PASSAGE PROVIDED:
However, ICC/MBI Standards 1200 and 1205 for Off-Site Construction are available for adoption by states and AHJs independently of the IRC and IBC adoption cycles. The voluntary adoption of these standards would allow localities to efficiently deploy ABC practices at scale and unlock the benefits of off-site construction to reinvigorate the construction workforce, reduce waste, better address the affordable housing crisis, and enhance sustainability. Salt Lake City has implemented these standards.
2021 ICC/MBI Standards 1200 and 1205 in Action
In a unanimous vote by the city council, Salt Lake City became the first jurisdiction to adopt ICC/MBI Standards 1200 and 1205 for Off-Site Construction in March 2021.
Salt Lake City was the preferred location for the adoption of off-site construction standards due to three factors: absence of a statewide off-site program, existing regulatory barriers for code officials in the city’s jurisdiction, and increasing shortage of affordable housing.
Utah does not have a statewide regulatory program to inspect and approve off-site construction. The state-level gap in the building codes led a local building official in Salt Lake City to find the emergent off-site standards and present them to the city council for adoption. The standards are designed to complement local building and residential codes, which allowed the city to readily adopt them into code.
Prior to the adoption of Standards 1200 and 1205, Salt Lake City mandated city building officials to inspect all construction projects within the jurisdiction. However, building officials were not allowed to leave the jurisdiction to conduct the required inspections. By limiting inspections and approvals to city building officials within the city jurisdiction, this regulatory structure effectively prohibited off-site construction. Standard 1205 provides an effective mechanism for third-party inspections that allow authorized delegates to complete in-factory code compliance inspections for the city. While reducing the burden on local building inspectors, Salt Lake City also opened the door for manufacturers to complete off-site projects in a city that was once off-limits.

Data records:
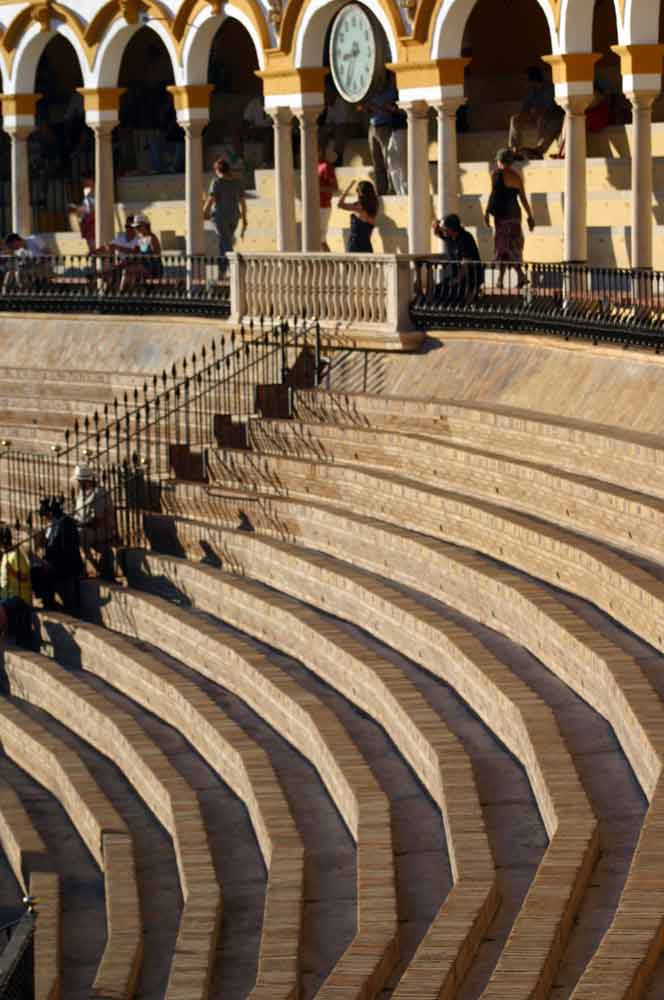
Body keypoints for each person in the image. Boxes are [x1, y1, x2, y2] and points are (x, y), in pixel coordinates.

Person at [484, 148, 534, 288]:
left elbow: (493, 194)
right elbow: (523, 199)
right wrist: (530, 216)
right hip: (516, 216)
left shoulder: (497, 174)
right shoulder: (517, 177)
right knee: (513, 247)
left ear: (500, 161)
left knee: (502, 248)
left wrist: (487, 212)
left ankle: (507, 278)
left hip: (503, 216)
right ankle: (513, 277)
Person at [31, 497, 83, 610]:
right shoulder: (55, 523)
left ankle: (48, 602)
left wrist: (48, 561)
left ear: (50, 514)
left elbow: (66, 551)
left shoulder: (63, 524)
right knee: (35, 569)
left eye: (44, 515)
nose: (43, 518)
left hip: (66, 566)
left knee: (36, 573)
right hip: (56, 562)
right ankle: (47, 600)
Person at [203, 158, 248, 276]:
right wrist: (244, 220)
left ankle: (236, 269)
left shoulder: (217, 182)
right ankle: (221, 272)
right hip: (234, 217)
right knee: (223, 244)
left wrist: (203, 213)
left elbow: (210, 199)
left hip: (220, 217)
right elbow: (242, 203)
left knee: (226, 244)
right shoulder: (237, 182)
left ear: (217, 170)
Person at [508, 66, 564, 159]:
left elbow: (548, 109)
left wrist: (535, 111)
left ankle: (539, 150)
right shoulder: (531, 91)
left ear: (533, 79)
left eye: (527, 80)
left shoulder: (549, 89)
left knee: (541, 117)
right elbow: (525, 109)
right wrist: (524, 115)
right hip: (535, 115)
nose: (525, 83)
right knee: (515, 119)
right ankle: (514, 149)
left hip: (552, 117)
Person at [431, 213, 484, 304]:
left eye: (445, 228)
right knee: (436, 292)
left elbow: (465, 263)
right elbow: (436, 232)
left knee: (451, 297)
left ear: (451, 229)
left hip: (469, 278)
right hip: (454, 277)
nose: (443, 230)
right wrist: (435, 224)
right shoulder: (448, 236)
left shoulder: (465, 238)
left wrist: (456, 280)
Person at [364, 74, 399, 195]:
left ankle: (392, 187)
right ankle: (381, 189)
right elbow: (363, 108)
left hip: (385, 126)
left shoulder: (391, 92)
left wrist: (383, 108)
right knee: (376, 160)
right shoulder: (372, 93)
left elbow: (394, 107)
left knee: (387, 159)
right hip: (373, 126)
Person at [338, 179, 379, 253]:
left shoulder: (359, 206)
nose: (356, 191)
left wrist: (349, 187)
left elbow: (340, 204)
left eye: (357, 190)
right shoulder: (374, 206)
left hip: (355, 246)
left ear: (361, 193)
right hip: (366, 246)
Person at [0, 527, 31, 605]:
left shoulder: (15, 555)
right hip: (6, 599)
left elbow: (25, 578)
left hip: (18, 603)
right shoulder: (5, 554)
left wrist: (11, 571)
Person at [318, 143, 339, 251]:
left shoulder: (326, 167)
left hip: (323, 206)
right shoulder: (311, 167)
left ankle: (330, 263)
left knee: (320, 240)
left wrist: (318, 189)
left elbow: (335, 188)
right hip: (312, 207)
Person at [70, 177, 95, 253]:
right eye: (85, 185)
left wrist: (78, 208)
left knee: (92, 241)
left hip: (92, 221)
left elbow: (91, 209)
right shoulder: (87, 196)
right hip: (87, 222)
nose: (86, 187)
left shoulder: (95, 195)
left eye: (88, 184)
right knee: (89, 241)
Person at [386, 109, 408, 196]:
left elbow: (405, 111)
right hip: (394, 131)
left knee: (402, 164)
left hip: (403, 129)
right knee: (392, 163)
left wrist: (392, 109)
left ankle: (405, 193)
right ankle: (399, 193)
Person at [134, 215, 163, 280]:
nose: (136, 229)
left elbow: (156, 256)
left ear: (146, 225)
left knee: (129, 271)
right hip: (143, 268)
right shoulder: (140, 238)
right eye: (136, 227)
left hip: (153, 269)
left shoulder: (152, 238)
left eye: (138, 226)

TASK LIST:
1 > Reproduce the passage on off-site construction standards word for word, from "However, ICC/MBI Standards" to "implemented these standards.".
2 > According to the passage on off-site construction standards, in what month and year did Salt Lake City adopt ICC/MBI Standards 1200 and 1205?
3 > Write the next part of the passage on Salt Lake City's off-site construction standards, picking up after its final sentence.

RESULTS IN ORDER:
1 >
However, ICC/MBI Standards 1200 and 1205 for Off-Site Construction are available for adoption by states and AHJs independently of the IRC and IBC adoption cycles. The voluntary adoption of these standards would allow localities to efficiently deploy ABC practices at scale and unlock the benefits of off-site construction to reinvigorate the construction workforce, reduce waste, better address the affordable housing crisis, and enhance sustainability. Salt Lake City has implemented these standards.

2 > March 2021.

3 >
While building officials saw value in filling a gap created at the state level and an opportunity to enhance the current code with an approval mechanism for off-site, the city council members considered the standards an enabler of the efficient creation of additional high-quality, affordable housing for constituents. Like many densely populated areas in the United States, Salt Lake City faces an affordable housing crisis exacerbated by the increasing cost of homeownership and rent. The adoption of the standards provided delineated roles for manufacturers, inspection officials, and building permitting agencies, and responsibilities and requirements for in-factory and on-site inspections. In the nine months after adopting Standards 1200 and 1205, Salt Lake City was able to increase housing in a quick and flexible manner. While the Standards are primarily used to inspect and approve the construction of prefabricated additional dwelling units (ADUs), the city recorded a substantial increase in housing: in less than a year, 30 ADUs were completed, 17 are in the inspection processes, 11 plans are under review, and 34 permits are pending. Salt Lake City also actively engages with off-site manufacturers to plan an affordable housing development of 50 units for low-income individuals and families.
The combination of these three factors made Standards 1200 and 1205 a natural fit for adoption for Salt Lake City, but any locality facing similar challenges could benefit from the mechanisms and frameworks in the standards. Salt Lake City is an example of using Standards 1200 and 1205 as a tool to ease regulatory barriers for off-site construction, complement local building and safety codes, allow for factory and third-party inspections to reduce the burden on local AHJs, create opportunities for off-site manufacturers, and alleviate the affordable housing crisis. The city’s forward-thinking perspective and benefits realized in under a year provide a compelling case for other states and jurisdictions to replicate.
How ABC Collaborative can Advance Off-Site Construction through Code Adoption
The ABC Collaborative report Market Opportunities and Challenges for Decarbonizing US Buildings presented stakeholder analysis identifying widespread confusion and frustration with applicable standards, building codes, permitting, and approval processes across multiple stakeholder types when discussing industrialized construction (IC), which includes prefabricated construction methods. Due to the regionality of building codes and standards and an inconsistent interpretation of applicable rules, code officials are often unfamiliar with new technologies or processes being implemented, leading to onerous scrutiny, construction delays, and sometimes unjust rejections.
Supply stakeholders articulated that amending building codes and standards to consider ABC processes will increase efficiency and reduce timelines in the approval and permitting processes. The ABC Collaborative facilitates a Working Group on Codes, Permitting, Testing, and Accreditation to assist in the widespread adoption of advanced building technologies by improving code uniformity, education, interpretation, and enforcement. The working group brings together subject matter experts and industry stakeholders for regular discussions on easing the barriers to off-site construction through mechanisms related to codes and standards. The Working Group is open to interested parties with relevant expertise — individuals interested in joining this ongoing work can contact the ABC Collaborative via this website.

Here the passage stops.